RECORDS SUPPLIED below:

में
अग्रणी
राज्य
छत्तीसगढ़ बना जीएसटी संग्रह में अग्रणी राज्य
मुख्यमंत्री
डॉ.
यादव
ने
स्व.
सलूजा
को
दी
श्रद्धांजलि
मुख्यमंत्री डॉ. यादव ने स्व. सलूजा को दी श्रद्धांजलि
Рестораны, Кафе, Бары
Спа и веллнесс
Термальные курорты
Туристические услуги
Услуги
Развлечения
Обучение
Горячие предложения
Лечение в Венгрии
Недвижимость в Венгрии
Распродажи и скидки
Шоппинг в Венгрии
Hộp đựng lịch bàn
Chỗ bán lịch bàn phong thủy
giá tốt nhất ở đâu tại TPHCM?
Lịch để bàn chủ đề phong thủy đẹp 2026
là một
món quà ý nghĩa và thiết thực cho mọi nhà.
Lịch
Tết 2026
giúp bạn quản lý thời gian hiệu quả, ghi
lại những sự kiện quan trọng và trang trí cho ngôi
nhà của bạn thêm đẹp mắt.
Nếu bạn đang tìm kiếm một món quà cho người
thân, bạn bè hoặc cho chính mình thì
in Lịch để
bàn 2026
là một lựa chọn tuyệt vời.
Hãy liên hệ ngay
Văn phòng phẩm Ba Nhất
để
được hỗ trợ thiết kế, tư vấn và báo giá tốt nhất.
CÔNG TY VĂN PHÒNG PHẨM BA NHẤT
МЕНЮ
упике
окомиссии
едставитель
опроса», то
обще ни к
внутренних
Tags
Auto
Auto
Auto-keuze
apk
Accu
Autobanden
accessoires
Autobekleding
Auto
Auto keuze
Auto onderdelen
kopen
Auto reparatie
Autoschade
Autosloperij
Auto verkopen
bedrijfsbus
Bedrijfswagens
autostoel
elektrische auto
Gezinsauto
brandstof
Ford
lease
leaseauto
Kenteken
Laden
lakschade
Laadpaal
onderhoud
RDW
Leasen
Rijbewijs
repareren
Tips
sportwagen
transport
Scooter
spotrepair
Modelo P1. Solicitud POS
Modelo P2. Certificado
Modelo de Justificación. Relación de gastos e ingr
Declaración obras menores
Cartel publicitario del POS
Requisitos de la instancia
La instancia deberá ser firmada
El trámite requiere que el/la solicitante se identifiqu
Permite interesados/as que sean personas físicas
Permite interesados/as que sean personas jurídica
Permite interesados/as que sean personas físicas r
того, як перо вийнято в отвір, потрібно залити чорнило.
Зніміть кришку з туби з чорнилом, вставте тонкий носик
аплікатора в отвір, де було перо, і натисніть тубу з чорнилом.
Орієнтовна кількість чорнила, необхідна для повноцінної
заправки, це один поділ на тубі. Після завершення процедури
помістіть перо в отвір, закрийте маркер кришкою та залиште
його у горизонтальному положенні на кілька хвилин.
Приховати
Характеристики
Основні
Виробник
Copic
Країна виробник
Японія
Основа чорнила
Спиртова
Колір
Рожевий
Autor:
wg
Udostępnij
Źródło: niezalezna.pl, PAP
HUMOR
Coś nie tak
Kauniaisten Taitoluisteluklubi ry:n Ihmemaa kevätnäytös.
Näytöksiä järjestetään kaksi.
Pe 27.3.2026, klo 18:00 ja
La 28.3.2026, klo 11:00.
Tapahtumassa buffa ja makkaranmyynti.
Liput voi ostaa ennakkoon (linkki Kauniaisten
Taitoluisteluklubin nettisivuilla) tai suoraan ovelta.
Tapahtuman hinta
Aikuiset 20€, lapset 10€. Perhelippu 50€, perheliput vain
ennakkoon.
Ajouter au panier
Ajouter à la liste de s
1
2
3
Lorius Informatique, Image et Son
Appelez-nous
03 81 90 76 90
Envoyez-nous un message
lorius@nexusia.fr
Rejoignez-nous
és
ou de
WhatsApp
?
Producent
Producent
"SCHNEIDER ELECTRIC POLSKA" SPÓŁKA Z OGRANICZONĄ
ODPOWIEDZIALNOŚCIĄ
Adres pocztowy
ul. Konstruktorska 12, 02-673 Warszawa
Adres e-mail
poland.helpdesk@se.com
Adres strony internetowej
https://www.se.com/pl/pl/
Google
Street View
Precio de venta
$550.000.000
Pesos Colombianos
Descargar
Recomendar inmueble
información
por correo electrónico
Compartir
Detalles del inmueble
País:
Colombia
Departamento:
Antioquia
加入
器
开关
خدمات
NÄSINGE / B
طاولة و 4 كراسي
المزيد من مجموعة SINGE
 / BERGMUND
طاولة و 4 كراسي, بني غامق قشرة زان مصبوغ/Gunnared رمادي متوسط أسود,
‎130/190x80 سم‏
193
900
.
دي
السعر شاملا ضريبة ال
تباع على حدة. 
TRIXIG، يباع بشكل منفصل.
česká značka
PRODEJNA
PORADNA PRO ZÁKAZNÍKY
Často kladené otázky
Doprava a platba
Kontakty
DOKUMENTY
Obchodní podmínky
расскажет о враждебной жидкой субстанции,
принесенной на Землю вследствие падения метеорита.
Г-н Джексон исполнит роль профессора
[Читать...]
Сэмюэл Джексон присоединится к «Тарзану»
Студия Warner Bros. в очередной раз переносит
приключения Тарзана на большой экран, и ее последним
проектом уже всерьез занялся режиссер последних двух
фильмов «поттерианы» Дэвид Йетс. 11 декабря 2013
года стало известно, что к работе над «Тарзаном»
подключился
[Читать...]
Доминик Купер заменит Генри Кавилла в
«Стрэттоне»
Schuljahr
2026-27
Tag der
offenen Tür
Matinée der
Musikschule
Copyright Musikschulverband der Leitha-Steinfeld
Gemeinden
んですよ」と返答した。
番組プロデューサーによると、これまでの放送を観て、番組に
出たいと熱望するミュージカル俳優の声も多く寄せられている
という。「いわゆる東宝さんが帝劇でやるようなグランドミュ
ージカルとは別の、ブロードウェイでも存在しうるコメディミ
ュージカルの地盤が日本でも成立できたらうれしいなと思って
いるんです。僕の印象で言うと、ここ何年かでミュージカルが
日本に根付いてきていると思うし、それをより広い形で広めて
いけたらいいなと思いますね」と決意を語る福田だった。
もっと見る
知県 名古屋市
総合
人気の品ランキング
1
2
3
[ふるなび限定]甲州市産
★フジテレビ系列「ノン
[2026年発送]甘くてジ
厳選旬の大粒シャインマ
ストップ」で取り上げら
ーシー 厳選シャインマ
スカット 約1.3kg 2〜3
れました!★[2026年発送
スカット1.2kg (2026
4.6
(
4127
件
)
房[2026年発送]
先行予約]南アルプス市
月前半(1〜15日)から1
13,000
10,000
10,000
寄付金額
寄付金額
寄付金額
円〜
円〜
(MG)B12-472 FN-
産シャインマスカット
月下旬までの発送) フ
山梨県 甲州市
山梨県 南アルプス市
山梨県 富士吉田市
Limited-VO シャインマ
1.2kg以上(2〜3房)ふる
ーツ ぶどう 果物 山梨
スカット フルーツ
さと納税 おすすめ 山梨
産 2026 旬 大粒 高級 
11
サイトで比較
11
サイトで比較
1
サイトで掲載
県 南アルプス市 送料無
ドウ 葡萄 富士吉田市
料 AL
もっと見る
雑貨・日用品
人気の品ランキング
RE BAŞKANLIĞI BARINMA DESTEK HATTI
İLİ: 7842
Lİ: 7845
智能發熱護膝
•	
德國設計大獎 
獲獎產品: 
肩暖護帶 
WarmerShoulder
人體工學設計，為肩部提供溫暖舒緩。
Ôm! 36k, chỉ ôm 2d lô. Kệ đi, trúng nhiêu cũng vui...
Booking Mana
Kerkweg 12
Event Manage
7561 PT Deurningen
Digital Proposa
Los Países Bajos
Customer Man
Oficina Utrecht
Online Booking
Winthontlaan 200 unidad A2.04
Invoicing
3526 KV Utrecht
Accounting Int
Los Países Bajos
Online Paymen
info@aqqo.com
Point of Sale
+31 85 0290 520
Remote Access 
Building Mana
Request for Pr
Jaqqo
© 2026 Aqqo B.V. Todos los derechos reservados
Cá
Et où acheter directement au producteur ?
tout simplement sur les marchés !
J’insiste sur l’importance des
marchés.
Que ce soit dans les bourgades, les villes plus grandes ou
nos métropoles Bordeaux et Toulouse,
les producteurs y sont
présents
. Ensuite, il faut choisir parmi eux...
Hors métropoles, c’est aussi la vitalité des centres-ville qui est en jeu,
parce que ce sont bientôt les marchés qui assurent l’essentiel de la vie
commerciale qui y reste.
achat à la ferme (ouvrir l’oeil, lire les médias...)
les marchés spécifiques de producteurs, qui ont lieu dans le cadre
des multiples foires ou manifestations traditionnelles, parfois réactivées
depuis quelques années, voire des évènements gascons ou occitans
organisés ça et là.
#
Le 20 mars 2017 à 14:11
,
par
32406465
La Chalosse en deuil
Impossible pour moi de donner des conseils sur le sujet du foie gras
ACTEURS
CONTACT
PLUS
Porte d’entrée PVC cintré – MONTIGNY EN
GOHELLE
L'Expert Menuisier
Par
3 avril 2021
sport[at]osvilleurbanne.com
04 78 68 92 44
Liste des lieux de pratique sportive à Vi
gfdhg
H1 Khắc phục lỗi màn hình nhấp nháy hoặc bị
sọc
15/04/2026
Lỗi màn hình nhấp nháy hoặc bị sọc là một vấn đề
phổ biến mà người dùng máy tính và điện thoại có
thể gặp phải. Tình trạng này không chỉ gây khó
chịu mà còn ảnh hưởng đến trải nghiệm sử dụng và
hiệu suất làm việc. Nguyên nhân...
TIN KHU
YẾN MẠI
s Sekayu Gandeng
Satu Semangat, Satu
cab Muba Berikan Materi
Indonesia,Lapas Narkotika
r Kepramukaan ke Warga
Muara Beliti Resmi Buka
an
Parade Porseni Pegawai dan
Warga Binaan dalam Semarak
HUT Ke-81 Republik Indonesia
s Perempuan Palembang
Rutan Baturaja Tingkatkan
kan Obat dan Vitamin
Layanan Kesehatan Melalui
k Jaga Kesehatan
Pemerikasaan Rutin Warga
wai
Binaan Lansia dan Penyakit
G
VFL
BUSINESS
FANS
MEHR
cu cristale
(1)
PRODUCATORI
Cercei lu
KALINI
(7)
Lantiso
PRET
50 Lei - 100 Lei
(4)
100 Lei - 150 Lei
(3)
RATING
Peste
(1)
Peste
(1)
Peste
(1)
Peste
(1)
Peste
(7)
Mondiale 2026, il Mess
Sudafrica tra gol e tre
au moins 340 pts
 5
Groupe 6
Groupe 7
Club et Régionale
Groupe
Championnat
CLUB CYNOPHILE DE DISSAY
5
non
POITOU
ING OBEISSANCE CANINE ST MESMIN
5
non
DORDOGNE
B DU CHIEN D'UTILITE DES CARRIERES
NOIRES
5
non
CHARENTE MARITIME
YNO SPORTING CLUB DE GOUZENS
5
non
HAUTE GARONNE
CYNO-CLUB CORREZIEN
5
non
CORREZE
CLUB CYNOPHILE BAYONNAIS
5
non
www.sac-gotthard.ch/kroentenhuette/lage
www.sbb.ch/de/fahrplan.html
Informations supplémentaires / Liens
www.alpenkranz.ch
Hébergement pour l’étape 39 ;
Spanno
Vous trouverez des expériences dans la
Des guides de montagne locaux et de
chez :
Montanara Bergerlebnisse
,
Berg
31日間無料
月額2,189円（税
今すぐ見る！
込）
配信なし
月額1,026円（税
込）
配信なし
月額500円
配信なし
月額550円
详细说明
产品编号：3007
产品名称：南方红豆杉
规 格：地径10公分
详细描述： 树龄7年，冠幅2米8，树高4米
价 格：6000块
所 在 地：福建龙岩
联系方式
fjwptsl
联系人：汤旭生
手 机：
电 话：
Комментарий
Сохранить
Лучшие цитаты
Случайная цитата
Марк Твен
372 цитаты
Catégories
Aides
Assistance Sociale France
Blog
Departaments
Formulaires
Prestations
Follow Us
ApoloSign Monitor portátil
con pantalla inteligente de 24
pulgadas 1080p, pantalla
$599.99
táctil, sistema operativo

End of RECORDS SUPPLIED.

■ TASK BRIEF
All lines from the beginning of the entries through the line marked "Лечение в Венгрии" are to be output exactly; nothing else belongs in the answer.

■ WRITTEN SOLUTION
में
अग्रणी
राज्य
छत्तीसगढ़ बना जीएसटी संग्रह में अग्रणी राज्य
मुख्यमंत्री
डॉ.
यादव
ने
स्व.
सलूजा
को
दी
श्रद्धांजलि
मुख्यमंत्री डॉ. यादव ने स्व. सलूजा को दी श्रद्धांजलि
Рестораны, Кафе, Бары
Спа и веллнесс
Термальные курорты
Туристические услуги
Услуги
Развлечения
Обучение
Горячие предложения
Лечение в Венгрии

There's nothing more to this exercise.